A definitional question answering (QA) system attempts to provide relatively long answers to such questions. Stated another way, the answer to a definitional question is not a single named entity, quantity, etc., but rather a list of information nuggets. A typical definitional QA system extracts definitional sentences that contain the most descriptive information about the search term from a document or documents and summarizes the sentences into definitions.
Many QA systems utilize statistical ranking methods based on obtaining a centroid vector (profile). In particular, for a given question, a vector is formed consisting of the most frequent co-occurring terms with the question target as the question profile. Candidate answers extracted from a given large corpus are ranked based on their similarity to the question profile. The similarity is normally the TFIDF score in which both the candidate answer and the question profile are treated as a bag of words in the framework of Vector Space Model (VSM).

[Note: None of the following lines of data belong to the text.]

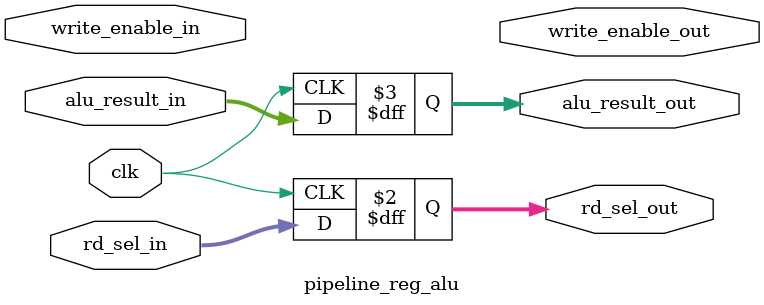
<source format=v>
`timescale 1ns / 1ps


module pipeline_reg_alu(
    input clk,
    input write_enable_in,
    input [5:0] rd_sel_in,
    input [31:0] alu_result_in,
    output reg write_enable_out,
    output reg [5:0] rd_sel_out,
    output reg [31:0] alu_result_out
);

    always @(posedge clk) begin
        rd_sel_out <= rd_sel_in;
        alu_result_out <= alu_result_in;
    end

endmodule

</source>
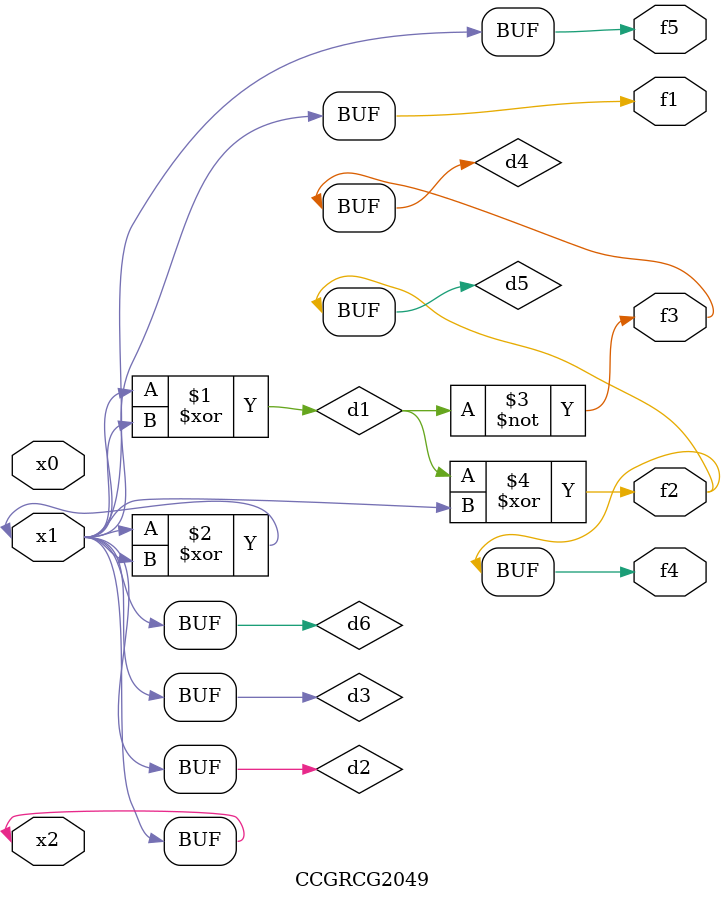
<source format=v>
module CCGRCG2049(
	input x0, x1, x2,
	output f1, f2, f3, f4, f5
);

	wire d1, d2, d3, d4, d5, d6;

	xor (d1, x1, x2);
	buf (d2, x1, x2);
	xor (d3, x1, x2);
	nor (d4, d1);
	xor (d5, d1, d2);
	buf (d6, d2, d3);
	assign f1 = d6;
	assign f2 = d5;
	assign f3 = d4;
	assign f4 = d5;
	assign f5 = d6;
endmodule

</source>
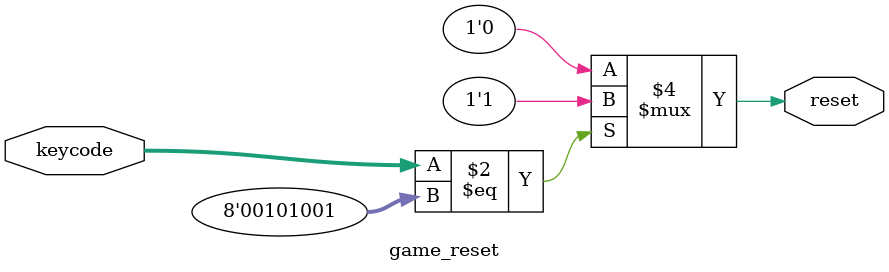
<source format=sv>
module game_reset (input [7:0] keycode, output logic reset);

always_comb
begin
	if(keycode == 8'h29)
		reset = 1'b1;
	else
		reset = 1'b0;
end

endmodule
</source>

VSM is based on an independence assumption. Specifically, VSM assumes that terms in a vector are statistically independent from one another. However, terms in an answer or nugget are based on a sentence where the words are commonly not independent. For example, if a definitional question is “Who is Tiger Woods?”, a candidate answer may include the words “born” and “1975”, which are not independent. In particular, the sentence may include the phrase “ . . . born in 1975” . . . . However, the existing VSM framework does not accommodate term dependence.